THE EXERCISE ->
Please give the part that opens with the line containing "scientific name: Mniotilta varia" and closes with the line containing "scientific name: Cancer productus" again, swapping "phylum" for "division" and changing nothing else. Leave the pictures out of your answer.

RECORDS PROVIDED ->
-----

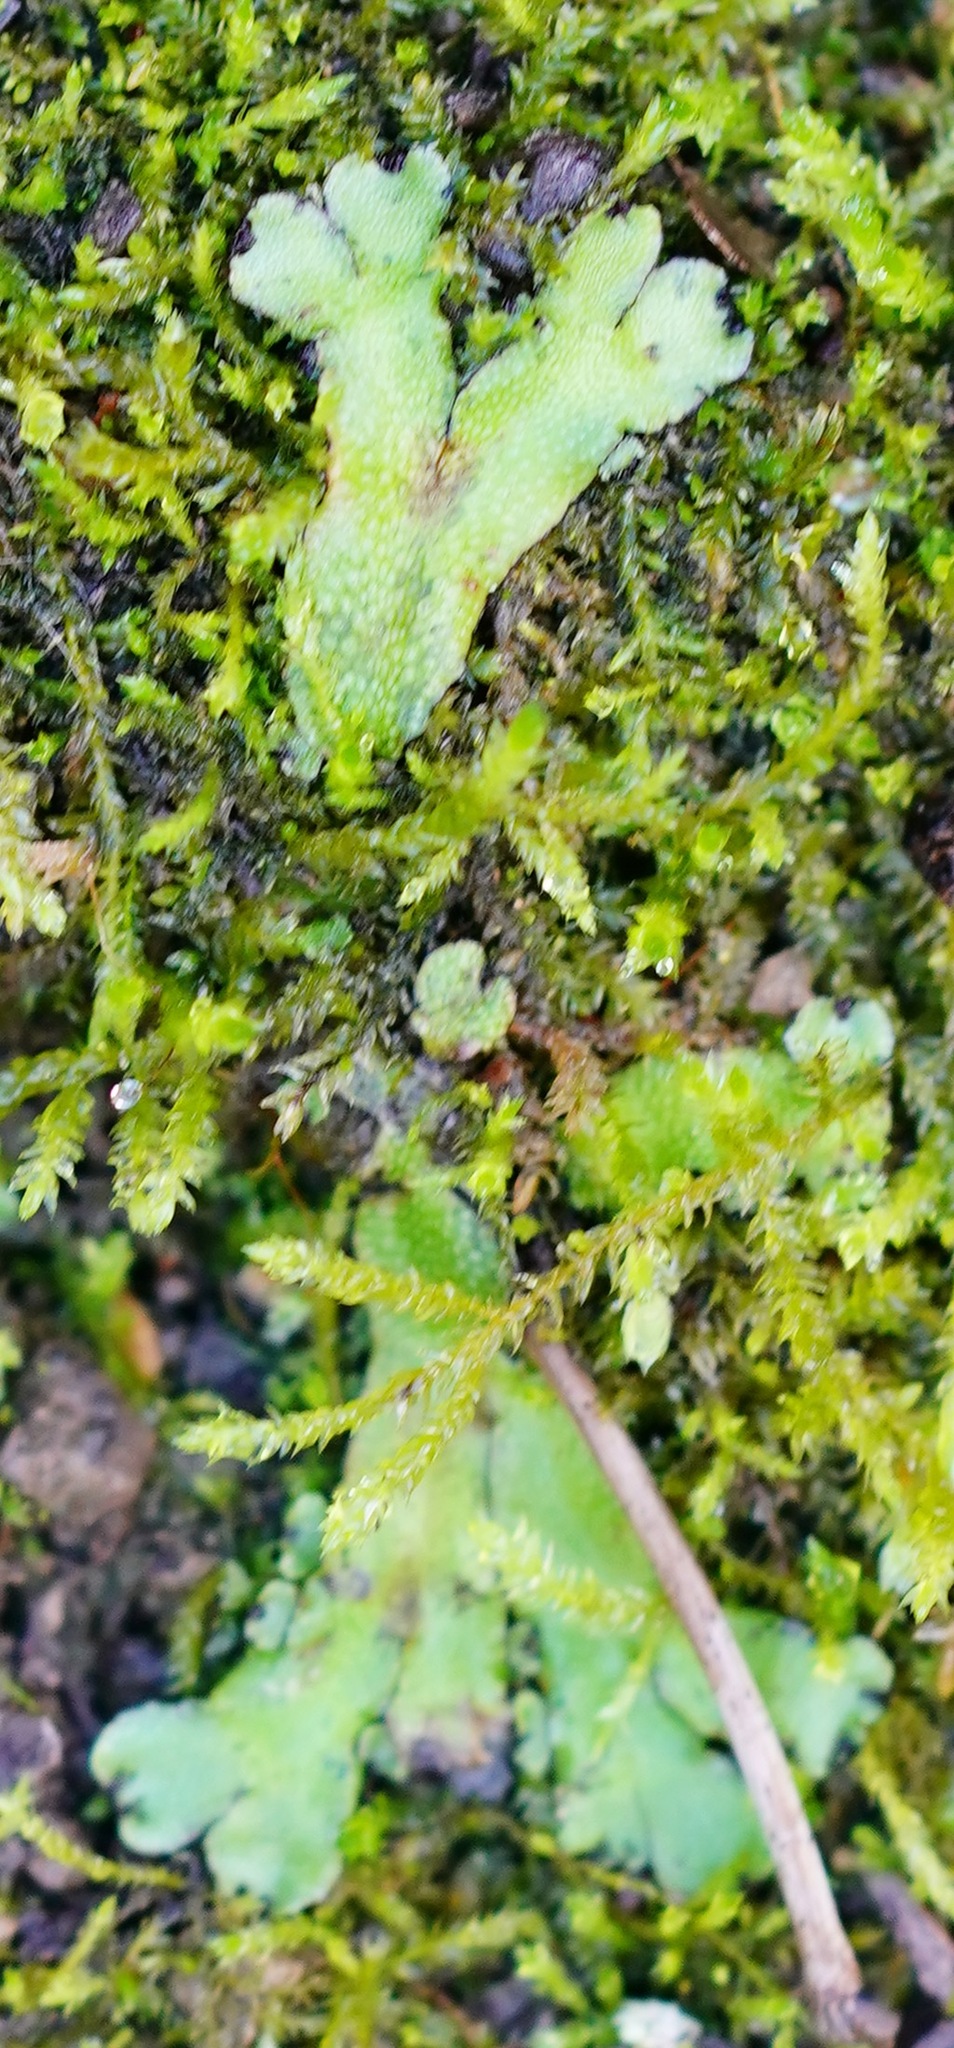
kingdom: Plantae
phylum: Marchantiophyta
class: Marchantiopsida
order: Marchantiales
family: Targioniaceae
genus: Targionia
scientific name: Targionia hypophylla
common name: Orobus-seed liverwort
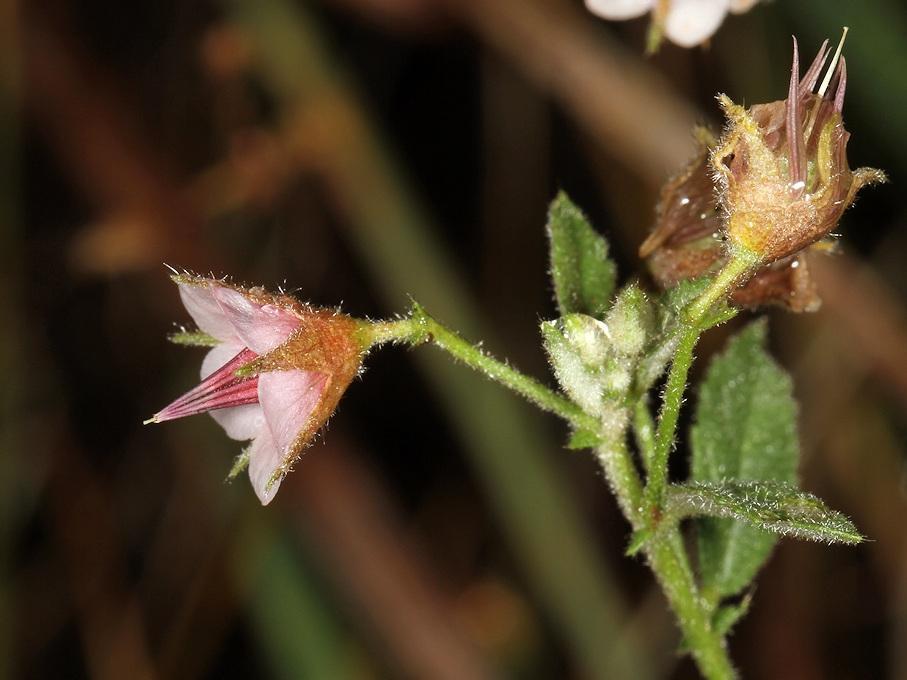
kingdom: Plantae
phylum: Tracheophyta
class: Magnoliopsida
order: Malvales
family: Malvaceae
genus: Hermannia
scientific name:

-----

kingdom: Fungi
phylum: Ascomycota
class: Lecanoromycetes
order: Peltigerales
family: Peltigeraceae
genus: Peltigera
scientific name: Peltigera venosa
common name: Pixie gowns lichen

-----

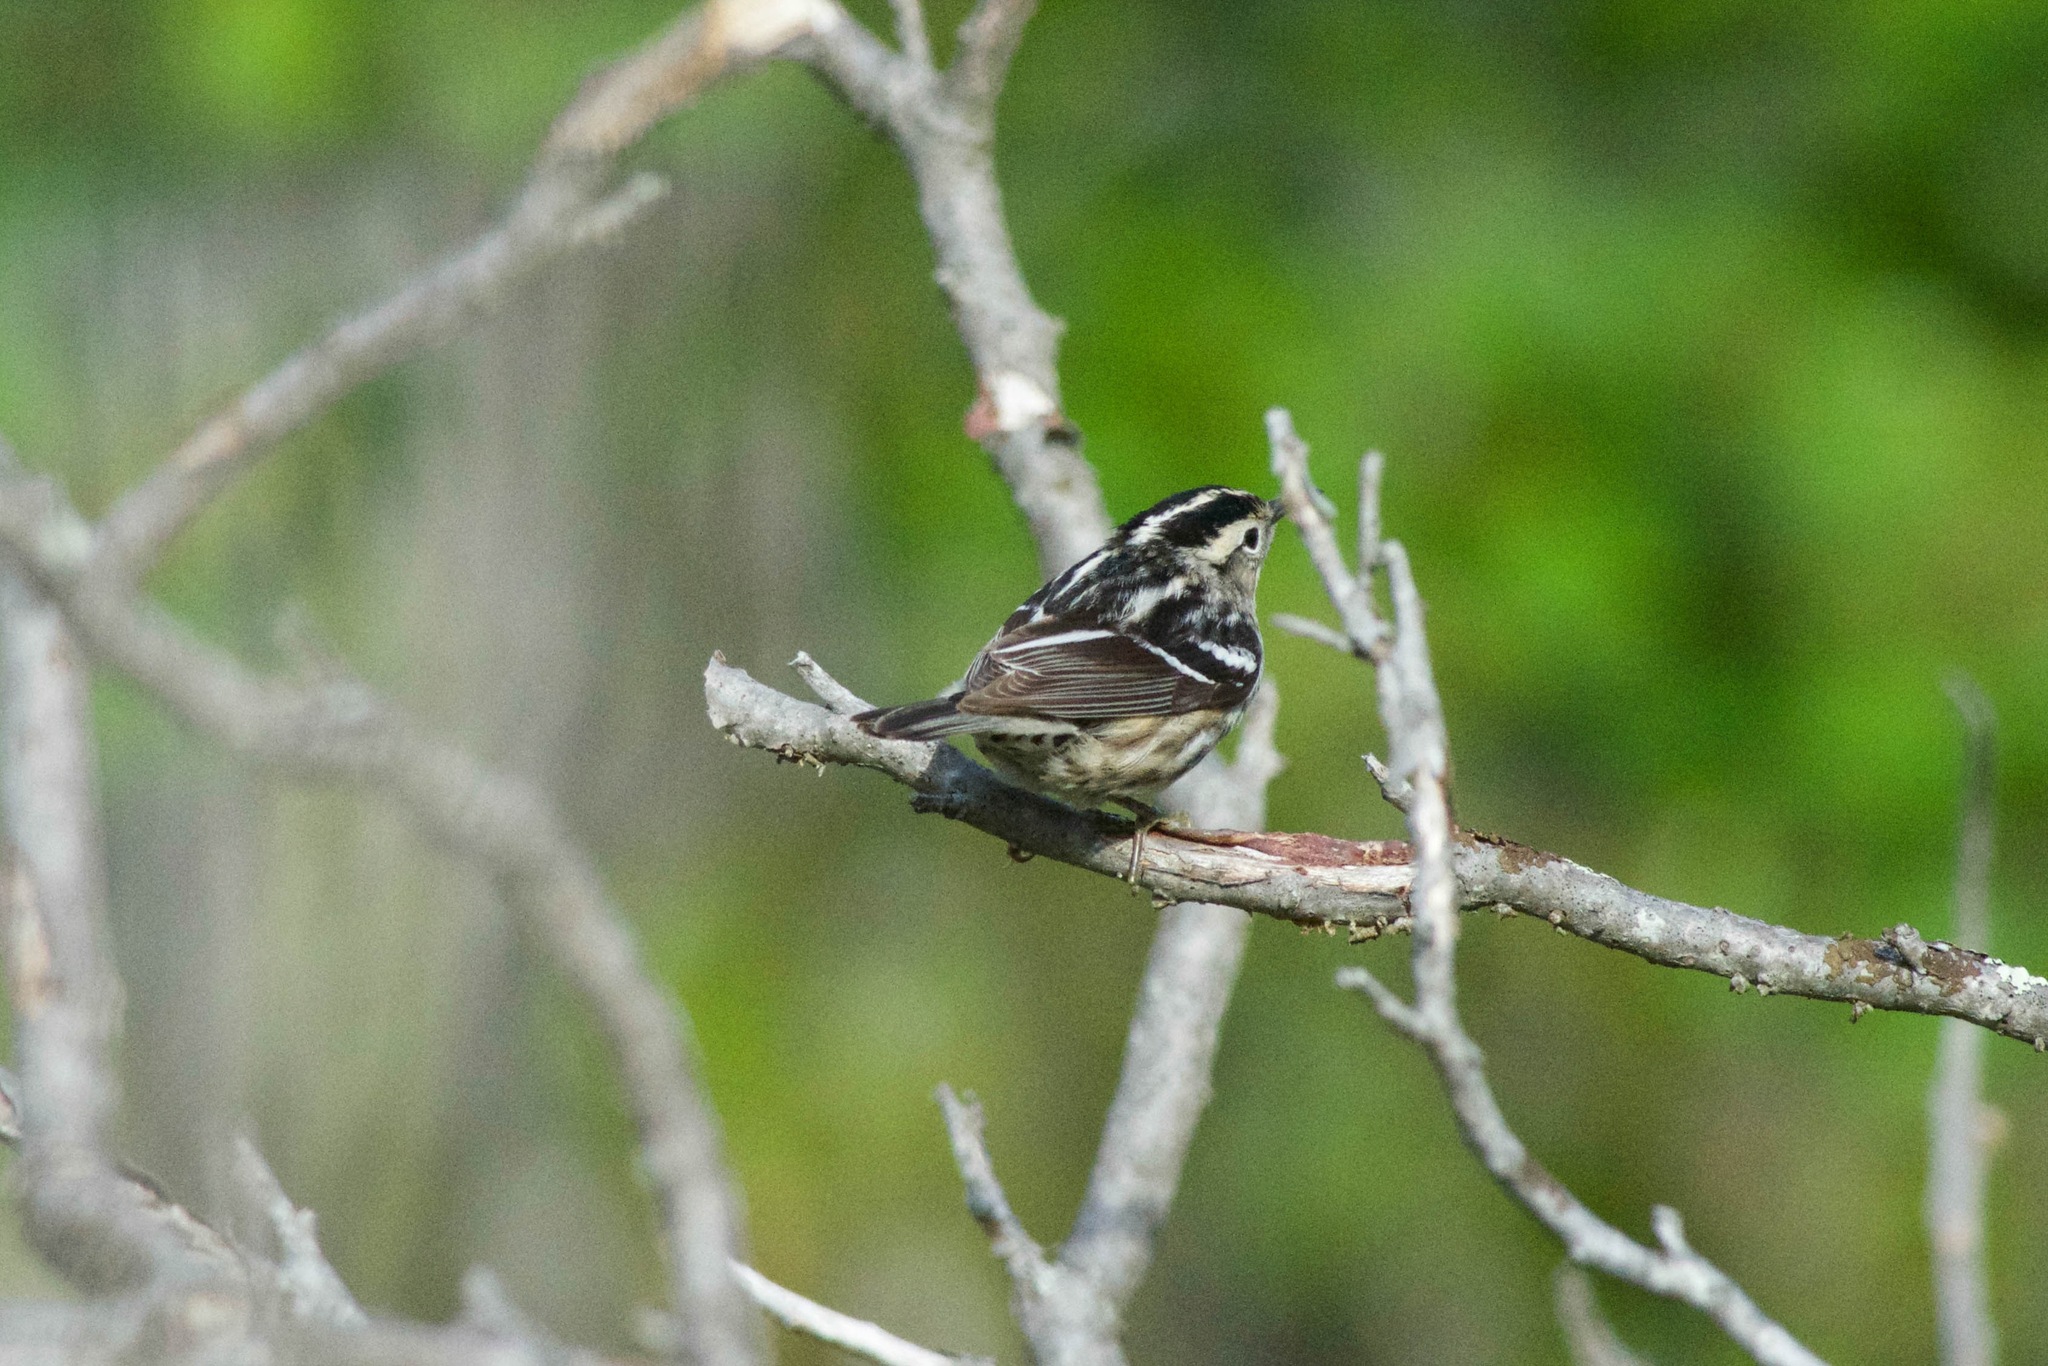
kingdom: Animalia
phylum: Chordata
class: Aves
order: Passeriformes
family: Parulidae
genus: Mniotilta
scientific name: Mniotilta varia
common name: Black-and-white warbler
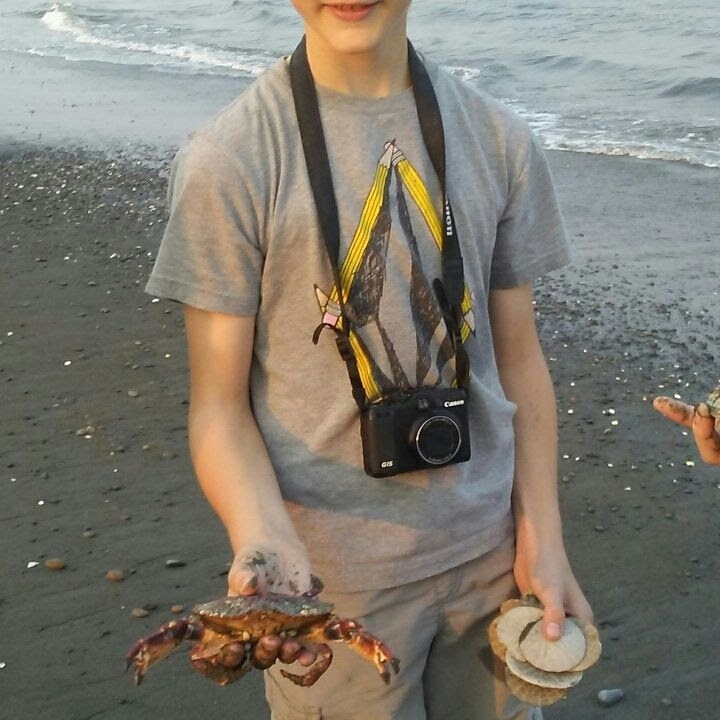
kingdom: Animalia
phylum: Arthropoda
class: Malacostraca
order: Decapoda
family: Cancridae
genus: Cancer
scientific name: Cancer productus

-----

RESPONSE TO THE EXERCISE ->
scientific name: Mniotilta varia
common name: Black-and-white warbler
kingdom: Animalia
division: Arthropoda
class: Malacostraca
order: Decapoda
family: Cancridae
genus: Cancer
scientific name: Cancer productus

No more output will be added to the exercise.